The professor is Edmund Phelps, who teaches at Columbia, not Princeton. And if you can get past the sniping at the Bush tax cuts (a big "if"') — there's some value to be extracted from his book, Mass Flourishing: How Grassroots Innovation Created Jobs, Challenge, and Change, which is just out from Princeton University Press.
Phelps divides economies into three categories — modern capitalist, socialist, and corporatist. He argues that the modern capitalist variety is superior to both the socialist and corporatist variety, both by the measure of promoting labor force participation and by the measure of reported job satisfaction and life satisfaction.
So far, so good. Even if, as Phelps writes, "over the years, more and more in the general public came to be persuaded by the arguments of Mises and Hayek against the socialist economy," it can only help to have the arguments restated anew, and supplemented, by an economist with the stature of Professor Phelps.
Things get even more interesting when Phelps tries to trace what he sees as a decline in modern capitalism beginning as early as the mid-1960s and continuing through the present day. One suspect is what the author calls the "new corporatism": "Regulations of industries are instituted, aimed at shielding companies or workforces from competition. …Shakedowns of companies by communities, nonprofits, or governments extract donations or other accommodations….The new corporatist economy, then, is pervaded by fears of holdups by the government, by stakeholders, by organized labor, and by an ocean of persons and companies ready to litigate."

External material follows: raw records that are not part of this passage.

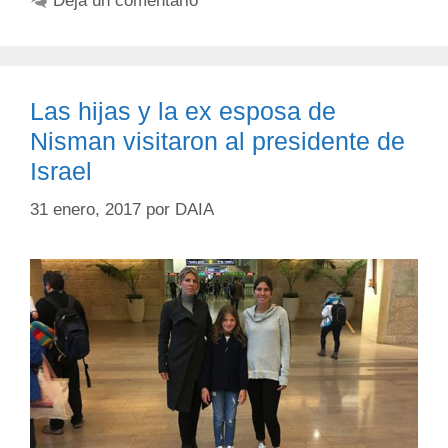
Deja un comentario
Las hijas y la ex esposa de
Nisman visitaron al presidente de
Israel
31 enero, 2017
por
DAIA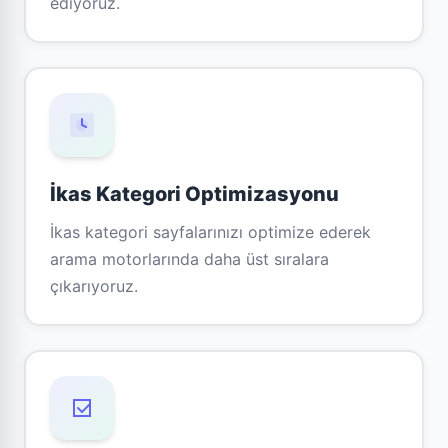
ediyoruz.
İkas Kategori Optimizasyonu
İkas kategori sayfalarınızı optimize ederek
arama motorlarında daha üst sıralara
çıkarıyoruz.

Perhaps relatedly, Phelps decries the influence of what he calls a culture of entitlement. "Many academics, once researchers endlessly testing ideas, now rate themselves so highly that they pontificate with no research at all," he writes (take that, Krugman!). "The growing sense of entitlement helps explain the ever-rising outlays for the safety net, which, in artificially raising economic independence beyond what people's private wealth would provide, makes it harder to obtain employee loyalty and employee engagement. The attitude of entitlement can only make it harder for a start-up firm to obtain employees who take the initiative, give a hand to others, and lend the concentration and judgment on which success importantly depends."
The author is on thinner ice, in my view, when he asserts that "wealth competes with innovation seeking." He writes that, "given the monetary rewards, more and more able and talented young people chose to go into the financial sector, rather than into the business sector." He writes, "few would deny that lives or earning and wealth accumulation do not offer the gratification and pride that lives of creation and innovation offer." But that is a false dichotomy. Which sector, "financial" or "business," is Warren Buffett in? Which sector is a partner in a Silicon Valley venture capital firm in? At the very very top, anyway, the monetary rewards are richer for technology entrepreneurs than for investment bankers.
Also unconvincing, in my view, is Phelps's claim that "the resurgence of family values" has "drained companies of some of their innovative spirit." And his claim that "more and more people accept the positions taken by their political party or religion or friends rather than working out their own positions. It would be surprising if this conformity did not weigh on innovation in the business economy." In fact, if anything data show that since the 1960s in the U.S. political party affiliations have eroded, and independent thinking and individual choice in both politics and religion is on the rise.
As for the author's claim that "family values" are somehow at odds with commercial success or economic growth, the best counterargument is his own acknowledgements section, the first sentence of which counts among his "many advantages" in his career his "parents" and "a happy marriage with my wife Viviana."
In a footnote, Phelps recounts that in the winter of 1969-1970, he watched with the philosopher John Rawls from the Center for Advanced Study in the Behavioral Sciences as radicals occupied a building on the Stanford Campus and set it afire. "Later they attacked the Center, burning a bank of offices where we worked. Rawls's manuscript survived, as did mine, though a nearby one was a total loss."
Modernity is great, or, as the late Wall Street Journal editor Robert Bartley put it, "on a net basis, modernity is good for you." The question of whether the late-1960s radicals were rebelling against tradition or against modernity is complicated, a topic for a book, or a column, of its own. But surely even a Nobel laureate economist ensconced at Columbia can figure out that whatever the great villain is in the story of the American economy or culture since the 1970s, it isn't "the resurgence of family values."